Given data:
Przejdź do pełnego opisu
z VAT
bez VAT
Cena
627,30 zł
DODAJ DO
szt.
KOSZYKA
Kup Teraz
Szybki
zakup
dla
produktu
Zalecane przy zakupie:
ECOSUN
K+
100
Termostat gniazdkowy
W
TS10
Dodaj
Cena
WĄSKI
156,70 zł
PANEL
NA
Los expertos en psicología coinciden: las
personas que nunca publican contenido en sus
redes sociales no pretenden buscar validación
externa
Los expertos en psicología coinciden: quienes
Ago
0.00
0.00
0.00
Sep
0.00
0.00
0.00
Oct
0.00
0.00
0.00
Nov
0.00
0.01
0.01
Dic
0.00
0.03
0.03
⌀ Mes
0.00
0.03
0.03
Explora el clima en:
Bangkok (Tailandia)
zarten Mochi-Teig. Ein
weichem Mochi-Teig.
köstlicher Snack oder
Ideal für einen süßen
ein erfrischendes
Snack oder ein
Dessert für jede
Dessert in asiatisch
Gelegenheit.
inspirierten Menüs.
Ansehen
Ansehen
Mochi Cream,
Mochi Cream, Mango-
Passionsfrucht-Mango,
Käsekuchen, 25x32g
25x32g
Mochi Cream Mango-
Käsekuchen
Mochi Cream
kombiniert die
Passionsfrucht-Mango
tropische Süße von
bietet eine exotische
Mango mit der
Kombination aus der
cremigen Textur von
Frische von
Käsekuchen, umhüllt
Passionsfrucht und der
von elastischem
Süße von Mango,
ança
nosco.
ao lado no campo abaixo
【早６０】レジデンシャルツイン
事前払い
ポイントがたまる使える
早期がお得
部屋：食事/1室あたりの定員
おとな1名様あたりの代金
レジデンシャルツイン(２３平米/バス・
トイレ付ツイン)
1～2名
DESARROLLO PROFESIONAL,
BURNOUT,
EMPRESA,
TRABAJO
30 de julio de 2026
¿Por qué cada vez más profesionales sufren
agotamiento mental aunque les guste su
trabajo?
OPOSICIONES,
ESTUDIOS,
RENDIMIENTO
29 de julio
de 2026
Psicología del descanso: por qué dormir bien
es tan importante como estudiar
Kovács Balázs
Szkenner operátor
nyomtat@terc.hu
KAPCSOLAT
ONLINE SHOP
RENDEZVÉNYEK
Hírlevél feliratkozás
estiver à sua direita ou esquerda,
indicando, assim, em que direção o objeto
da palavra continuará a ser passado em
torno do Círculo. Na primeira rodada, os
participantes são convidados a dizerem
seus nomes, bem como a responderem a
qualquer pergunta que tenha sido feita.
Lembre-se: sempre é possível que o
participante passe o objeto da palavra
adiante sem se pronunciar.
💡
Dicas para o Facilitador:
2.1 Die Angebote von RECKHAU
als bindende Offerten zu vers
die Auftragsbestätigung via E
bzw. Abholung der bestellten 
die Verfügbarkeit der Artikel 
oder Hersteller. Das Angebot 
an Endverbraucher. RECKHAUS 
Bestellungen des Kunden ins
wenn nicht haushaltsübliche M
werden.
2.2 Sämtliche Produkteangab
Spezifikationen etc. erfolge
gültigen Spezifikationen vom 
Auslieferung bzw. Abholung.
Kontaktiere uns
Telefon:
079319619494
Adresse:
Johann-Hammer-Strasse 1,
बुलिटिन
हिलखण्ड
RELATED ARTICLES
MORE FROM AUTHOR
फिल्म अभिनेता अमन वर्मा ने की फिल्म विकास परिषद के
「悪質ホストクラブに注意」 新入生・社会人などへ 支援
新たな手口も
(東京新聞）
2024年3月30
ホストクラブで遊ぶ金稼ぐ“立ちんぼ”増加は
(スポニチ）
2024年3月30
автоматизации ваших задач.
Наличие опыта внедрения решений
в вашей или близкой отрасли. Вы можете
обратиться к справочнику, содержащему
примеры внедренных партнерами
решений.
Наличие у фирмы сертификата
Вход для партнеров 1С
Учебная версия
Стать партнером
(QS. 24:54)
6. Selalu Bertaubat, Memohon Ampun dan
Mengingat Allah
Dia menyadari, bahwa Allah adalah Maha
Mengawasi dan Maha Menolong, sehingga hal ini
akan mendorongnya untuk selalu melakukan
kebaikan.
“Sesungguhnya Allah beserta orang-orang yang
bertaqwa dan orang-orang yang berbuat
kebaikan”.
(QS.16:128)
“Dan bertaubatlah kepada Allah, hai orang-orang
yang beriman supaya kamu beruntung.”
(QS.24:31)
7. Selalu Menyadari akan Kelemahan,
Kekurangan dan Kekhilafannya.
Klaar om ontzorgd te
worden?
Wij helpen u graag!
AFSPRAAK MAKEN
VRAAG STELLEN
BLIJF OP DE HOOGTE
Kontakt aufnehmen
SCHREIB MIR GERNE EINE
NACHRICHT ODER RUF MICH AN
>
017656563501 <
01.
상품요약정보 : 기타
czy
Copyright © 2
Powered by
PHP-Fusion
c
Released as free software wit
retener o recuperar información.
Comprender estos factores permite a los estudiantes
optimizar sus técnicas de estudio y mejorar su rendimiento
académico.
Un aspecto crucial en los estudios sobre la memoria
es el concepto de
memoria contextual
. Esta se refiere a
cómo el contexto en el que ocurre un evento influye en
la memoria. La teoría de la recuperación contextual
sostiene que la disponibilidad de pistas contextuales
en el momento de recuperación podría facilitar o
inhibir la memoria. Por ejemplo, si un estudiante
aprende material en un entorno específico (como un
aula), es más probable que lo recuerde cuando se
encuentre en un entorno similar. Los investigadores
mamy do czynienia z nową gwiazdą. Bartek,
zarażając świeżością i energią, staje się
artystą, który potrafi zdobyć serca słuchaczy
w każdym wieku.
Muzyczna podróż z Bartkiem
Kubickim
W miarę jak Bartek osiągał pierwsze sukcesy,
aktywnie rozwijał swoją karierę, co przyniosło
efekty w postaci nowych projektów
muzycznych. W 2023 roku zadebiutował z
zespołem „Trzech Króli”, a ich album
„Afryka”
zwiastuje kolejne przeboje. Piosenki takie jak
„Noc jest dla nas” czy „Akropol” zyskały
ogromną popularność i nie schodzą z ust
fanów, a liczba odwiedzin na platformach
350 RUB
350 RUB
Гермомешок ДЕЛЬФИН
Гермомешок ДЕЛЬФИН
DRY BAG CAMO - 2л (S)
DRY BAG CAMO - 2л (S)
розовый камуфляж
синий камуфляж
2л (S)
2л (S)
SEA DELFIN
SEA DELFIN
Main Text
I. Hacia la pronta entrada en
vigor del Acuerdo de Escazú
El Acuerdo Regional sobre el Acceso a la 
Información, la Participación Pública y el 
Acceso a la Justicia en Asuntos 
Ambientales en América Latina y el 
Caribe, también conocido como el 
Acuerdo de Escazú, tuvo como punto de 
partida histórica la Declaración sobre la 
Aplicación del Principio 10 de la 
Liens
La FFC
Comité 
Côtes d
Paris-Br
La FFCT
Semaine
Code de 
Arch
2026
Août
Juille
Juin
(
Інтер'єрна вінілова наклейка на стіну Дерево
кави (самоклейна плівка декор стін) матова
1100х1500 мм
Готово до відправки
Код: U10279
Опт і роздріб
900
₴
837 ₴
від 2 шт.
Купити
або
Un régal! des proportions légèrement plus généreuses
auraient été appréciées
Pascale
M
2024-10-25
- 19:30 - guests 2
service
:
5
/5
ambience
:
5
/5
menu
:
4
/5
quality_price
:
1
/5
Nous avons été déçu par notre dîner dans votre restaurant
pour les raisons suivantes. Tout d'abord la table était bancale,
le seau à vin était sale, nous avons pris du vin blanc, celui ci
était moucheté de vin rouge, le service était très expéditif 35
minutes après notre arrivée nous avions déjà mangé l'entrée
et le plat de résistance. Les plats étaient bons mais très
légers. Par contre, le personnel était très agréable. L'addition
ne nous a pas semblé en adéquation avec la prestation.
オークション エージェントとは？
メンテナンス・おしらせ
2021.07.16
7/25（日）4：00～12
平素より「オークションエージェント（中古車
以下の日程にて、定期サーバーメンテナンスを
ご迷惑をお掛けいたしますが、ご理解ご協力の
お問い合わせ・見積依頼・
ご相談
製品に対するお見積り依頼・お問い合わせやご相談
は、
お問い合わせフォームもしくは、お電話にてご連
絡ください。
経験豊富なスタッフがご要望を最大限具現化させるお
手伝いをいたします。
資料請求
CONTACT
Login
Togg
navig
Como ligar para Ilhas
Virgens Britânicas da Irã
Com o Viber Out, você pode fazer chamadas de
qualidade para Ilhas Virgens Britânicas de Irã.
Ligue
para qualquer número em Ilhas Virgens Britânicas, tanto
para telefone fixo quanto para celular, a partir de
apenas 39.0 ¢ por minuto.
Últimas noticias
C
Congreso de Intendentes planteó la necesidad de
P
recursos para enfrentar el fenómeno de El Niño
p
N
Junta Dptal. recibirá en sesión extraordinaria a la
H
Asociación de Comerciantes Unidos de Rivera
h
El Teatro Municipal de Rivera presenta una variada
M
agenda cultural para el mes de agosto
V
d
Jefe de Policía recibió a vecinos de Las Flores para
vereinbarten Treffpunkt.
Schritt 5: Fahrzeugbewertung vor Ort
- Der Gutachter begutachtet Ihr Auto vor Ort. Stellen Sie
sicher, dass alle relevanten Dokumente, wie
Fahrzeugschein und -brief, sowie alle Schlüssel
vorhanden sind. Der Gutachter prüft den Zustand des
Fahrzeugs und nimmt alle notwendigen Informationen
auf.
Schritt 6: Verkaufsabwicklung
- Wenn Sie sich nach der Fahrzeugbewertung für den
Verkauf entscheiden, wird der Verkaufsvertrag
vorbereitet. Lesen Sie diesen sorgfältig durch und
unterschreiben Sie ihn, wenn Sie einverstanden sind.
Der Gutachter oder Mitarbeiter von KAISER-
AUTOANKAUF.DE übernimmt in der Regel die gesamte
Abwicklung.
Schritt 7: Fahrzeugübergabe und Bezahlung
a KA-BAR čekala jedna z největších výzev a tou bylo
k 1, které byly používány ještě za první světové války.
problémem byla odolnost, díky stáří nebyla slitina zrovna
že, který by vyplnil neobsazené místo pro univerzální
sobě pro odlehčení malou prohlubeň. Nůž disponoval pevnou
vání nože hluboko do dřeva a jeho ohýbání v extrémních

What needs to be done: Rewrite the lines from the start through the line containing "Bangkok (Tailandia)", replacing "Cena" with "Price" and leaving everything else unchanged.

Answer section:
Przejdź do pełnego opisu
z VAT
bez VAT
Price
627,30 zł
DODAJ DO
szt.
KOSZYKA
Kup Teraz
Szybki
zakup
dla
produktu
Zalecane przy zakupie:
ECOSUN
K+
100
Termostat gniazdkowy
W
TS10
Dodaj
Price
WĄSKI
156,70 zł
PANEL
NA
Los expertos en psicología coinciden: las
personas que nunca publican contenido en sus
redes sociales no pretenden buscar validación
externa
Los expertos en psicología coinciden: quienes
Ago
0.00
0.00
0.00
Sep
0.00
0.00
0.00
Oct
0.00
0.00
0.00
Nov
0.00
0.01
0.01
Dic
0.00
0.03
0.03
⌀ Mes
0.00
0.03
0.03
Explora el clima en:
Bangkok (Tailandia)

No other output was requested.